Inti dari semua adalah baiknya kita gunakan argumentasi rasional dan strategis yang memberi kesabaran dan keyakinan menuju kemenangan perjuangan. Hudaibiyah terlalu jauh sebagai hujjah. Malah bila salah salah bisa menyalahkan Hudaibiyah padahal kekeliruan langkah yang tak mulus itu adalah pada peristiwa Lebak Bulus.

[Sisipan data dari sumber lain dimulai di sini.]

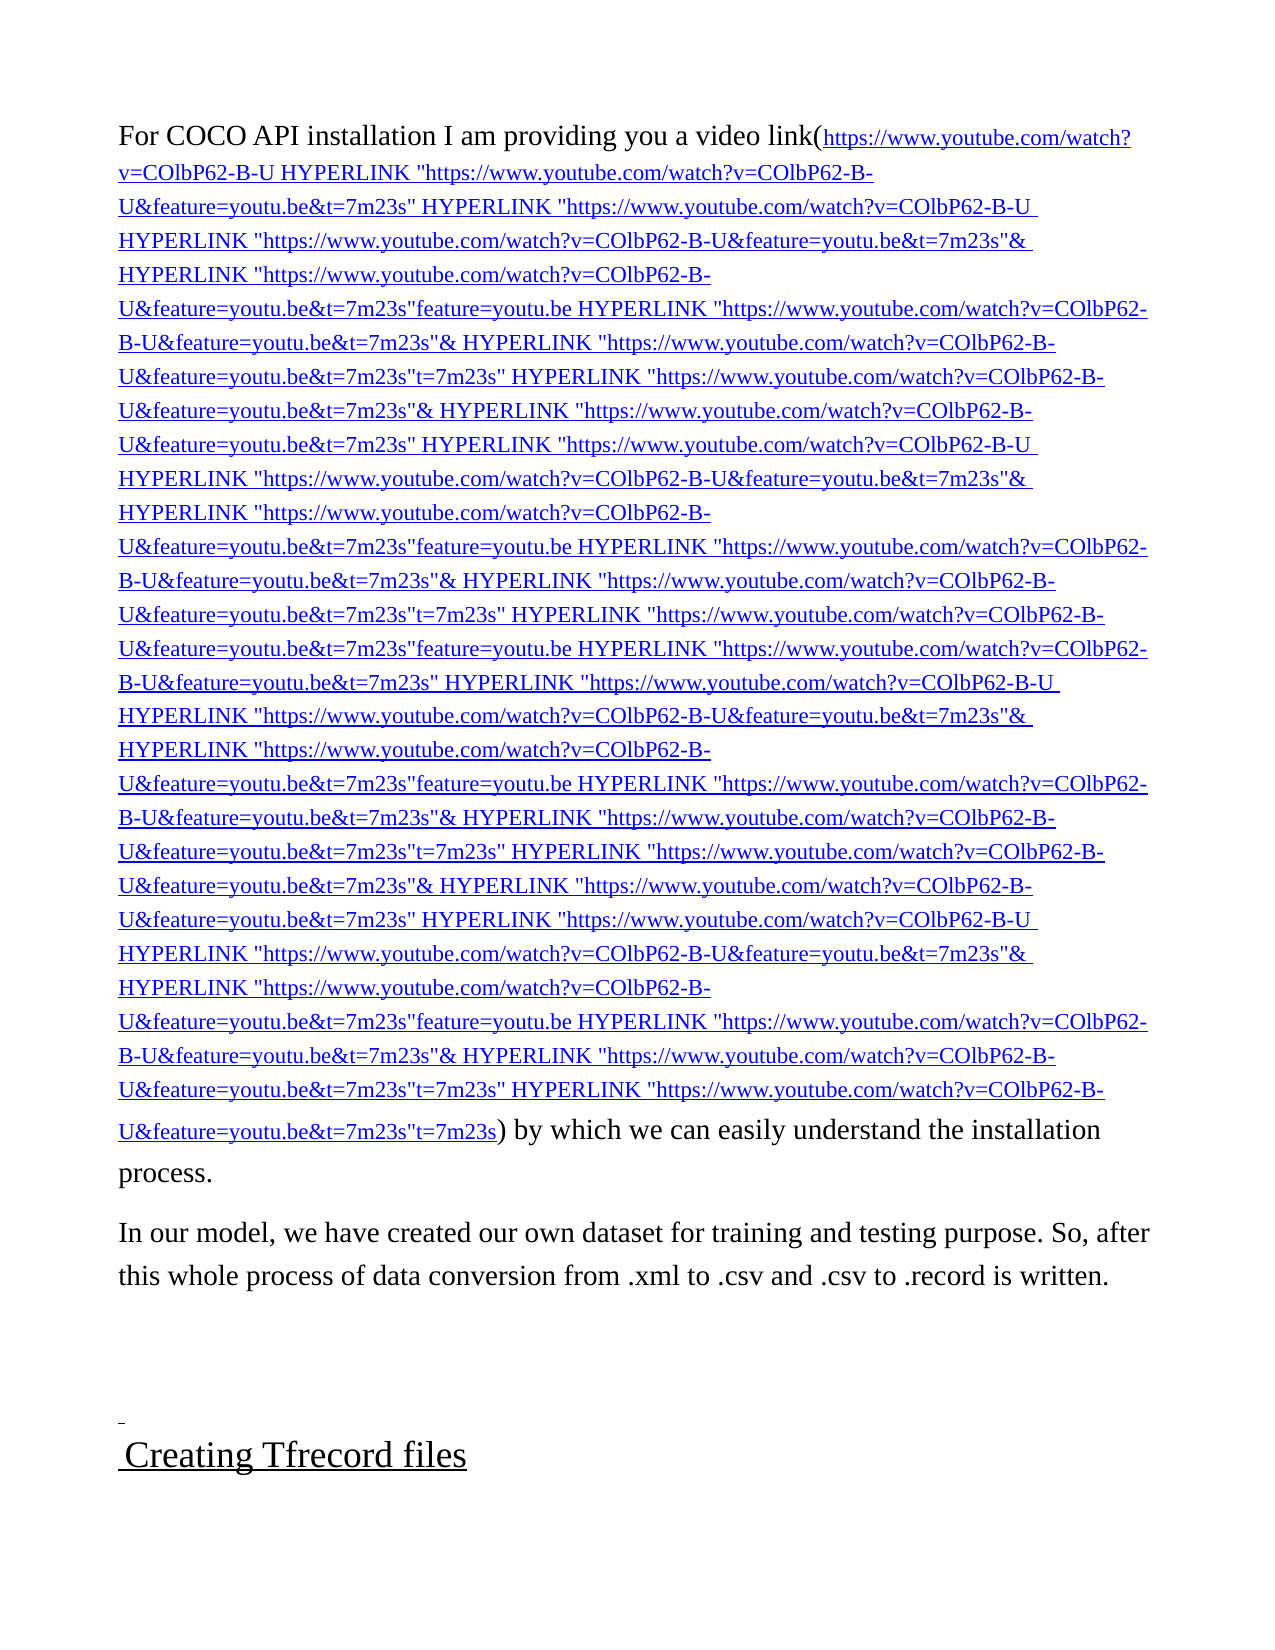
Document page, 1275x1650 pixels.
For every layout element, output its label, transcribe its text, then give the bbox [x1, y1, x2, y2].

text For COCO API installation I am providing you a video link(https://www.youtube.com/watch?v=COlbP62-B-U HYPERLINK "https://www.youtube.com/watch?v=COlbP62-B-U&feature=youtu.be&t=7m23s" HYPERLINK "https://www.youtube.com/watch?v=COlbP62-B-U HYPERLINK "https://www.youtube.com/watch?v=COlbP62-B-U&feature=youtu.be&t=7m23s"& HYPERLINK "https://www.youtube.com/watch?v=COlbP62-B-U&feature=youtu.be&t=7m23s"feature=youtu.be HYPERLINK "https://www.youtube.com/watch?v=COlbP62-B-U&feature=youtu.be&t=7m23s"& HYPERLINK "https://www.youtube.com/watch?v=COlbP62-B-U&feature=youtu.be&t=7m23s"t=7m23s" HYPERLINK "https://www.youtube.com/watch?v=COlbP62-B-U&feature=youtu.be&t=7m23s"& HYPERLINK "https://www.youtube.com/watch?v=COlbP62-B-U&feature=youtu.be&t=7m23s" HYPERLINK "https://www.youtube.com/watch?v=COlbP62-B-U HYPERLINK "https://www.youtube.com/watch?v=COlbP62-B-U&feature=youtu.be&t=7m23s"& HYPERLINK "https://www.youtube.com/watch?v=COlbP62-B-U&feature=youtu.be&t=7m23s"feature=youtu.be HYPERLINK "https://www.youtube.com/watch?v=COlbP62-B-U&feature=youtu.be&t=7m23s"& HYPERLINK "https://www.youtube.com/watch?v=COlbP62-B-U&feature=youtu.be&t=7m23s"t=7m23s" HYPERLINK "https://www.youtube.com/watch?v=COlbP62-B-U&feature=youtu.be&t=7m23s"feature=youtu.be HYPERLINK "https://www.youtube.com/watch?v=COlbP62-B-U&feature=youtu.be&t=7m23s" HYPERLINK "https://www.youtube.com/watch?v=COlbP62-B-U HYPERLINK "https://www.youtube.com/watch?v=COlbP62-B-U&feature=youtu.be&t=7m23s"& HYPERLINK "https://www.youtube.com/watch?v=COlbP62-B-U&feature=youtu.be&t=7m23s"feature=youtu.be HYPERLINK "https://www.youtube.com/watch?v=COlbP62-B-U&feature=youtu.be&t=7m23s"& HYPERLINK "https://www.youtube.com/watch?v=COlbP62-B-U&feature=youtu.be&t=7m23s"t=7m23s" HYPERLINK "https://www.youtube.com/watch?v=COlbP62-B-U&feature=youtu.be&t=7m23s"& HYPERLINK "https://www.youtube.com/watch?v=COlbP62-B-U&feature=youtu.be&t=7m23s" HYPERLINK "https://www.youtube.com/watch?v=COlbP62-B-U HYPERLINK "https://www.youtube.com/watch?v=COlbP62-B-U&feature=youtu.be&t=7m23s"& HYPERLINK "https://www.youtube.com/watch?v=COlbP62-B-U&feature=youtu.be&t=7m23s"feature=youtu.be HYPERLINK "https://www.youtube.com/watch?v=COlbP62-B-U&feature=youtu.be&t=7m23s"& HYPERLINK "https://www.youtube.com/watch?v=COlbP62-B-U&feature=youtu.be&t=7m23s"t=7m23s" HYPERLINK "https://www.youtube.com/watch?v=COlbP62-B-U&feature=youtu.be&t=7m23s"t=7m23s) by which we can easily understand the installation process. [118, 118, 1157, 1189]
text In our model, we have created our own dataset for training and testing purpose. So, after this whole process of data conversion from .xml to .csv and .csv to .record is written. [118, 1215, 1157, 1292]
text Creating Tfrecord files [118, 1432, 1157, 1475]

Kita tentu masih berharap ada hikmah dari pilihan langkah menuju keberhasilan perjuangan. Tapi jangan melegitimasi dengan dalil sejarah yang terlalu jauh, yaitu perjuangan kenabian. Terlalu naif menyetarakan Perjanjian Hudaibiyah dengan pertemuan Lebak Bulus. Sama saja menyetarakan Dinosaurus dengan Katak kurus.
Ini saja kok masalahnya.
Bandung, 15 Juli 2019 (*)
Penulis: M. Rizal Fadillah, Aktivis Senior (glr)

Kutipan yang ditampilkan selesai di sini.